Übungstext:
• • • • • • •
Das russische Reich im Jahr 1786. (© Public Domain)

Der Vielvölkerstaat, der sich über zwei Kontinente erstreckt - Europa und Asien - und sich vom lateinisch geprägten Okzident durch seine Orientierung an der byzantinischen Ostkirche unterschied, näherte sich im Verlauf der Neuzeit gesellschaftspolitisch den Kernstaaten Europas immer weiter an und trug seinen Teil zur Entfaltung europäischen Denkens und europäischer Kultur bei.
• • • • • • •
Arbeitsauftrag 1:
Ersetze in den folgenden Zeilen, von der Zeile mit „Commander sur Amazon“ bis zum Ende der Zeilen einschließlich, „Livre“ durch „Ouvrage“. Gib nur diesen Abschnitt sonst unverändert und ohne die Bilder wieder.
• • • • • • •
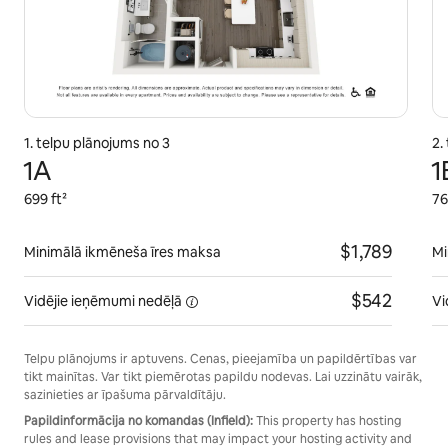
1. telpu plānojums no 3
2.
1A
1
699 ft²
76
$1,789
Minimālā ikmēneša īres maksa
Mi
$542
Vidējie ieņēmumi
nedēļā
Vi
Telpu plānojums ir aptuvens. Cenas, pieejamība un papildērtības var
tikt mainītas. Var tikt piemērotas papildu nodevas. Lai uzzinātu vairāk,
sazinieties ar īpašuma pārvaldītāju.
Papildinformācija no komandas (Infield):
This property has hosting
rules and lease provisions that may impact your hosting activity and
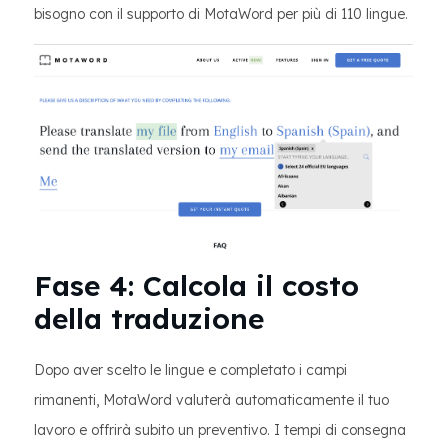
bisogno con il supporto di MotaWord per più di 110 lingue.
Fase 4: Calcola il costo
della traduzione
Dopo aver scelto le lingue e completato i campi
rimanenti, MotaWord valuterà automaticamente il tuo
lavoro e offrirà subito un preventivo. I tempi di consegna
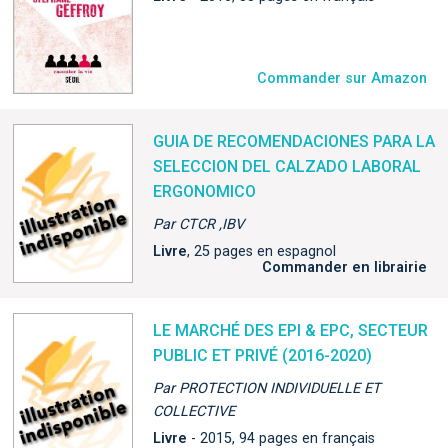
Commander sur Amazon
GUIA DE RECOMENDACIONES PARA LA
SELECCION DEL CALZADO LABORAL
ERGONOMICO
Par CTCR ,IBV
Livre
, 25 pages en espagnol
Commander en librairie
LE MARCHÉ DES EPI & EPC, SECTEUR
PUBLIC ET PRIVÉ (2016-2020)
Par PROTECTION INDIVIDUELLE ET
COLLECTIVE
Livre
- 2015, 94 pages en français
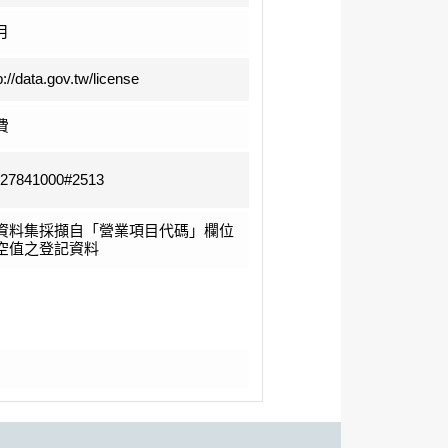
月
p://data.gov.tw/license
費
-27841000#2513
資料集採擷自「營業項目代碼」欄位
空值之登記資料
• • • • • • •
Arbeitsauftrag 2:
An welcher Kirche orientierte sich der Vielvölkerstaat laut Übungstext?

Ergebnis 1:
Commander sur Amazon
GUIA DE RECOMENDACIONES PARA LA
SELECCION DEL CALZADO LABORAL
ERGONOMICO
Par CTCR ,IBV
Ouvrage
, 25 pages en espagnol
Commander en librairie
LE MARCHÉ DES EPI & EPC, SECTEUR
PUBLIC ET PRIVÉ (2016-2020)
Par PROTECTION INDIVIDUELLE ET
COLLECTIVE
Ouvrage
- 2015, 94 pages en français
月
p://data.gov.tw/license
費
-27841000#2513
資料集採擷自「營業項目代碼」欄位
空值之登記資料

Ergebnis 2:
An der byzantinischen Ostkirche.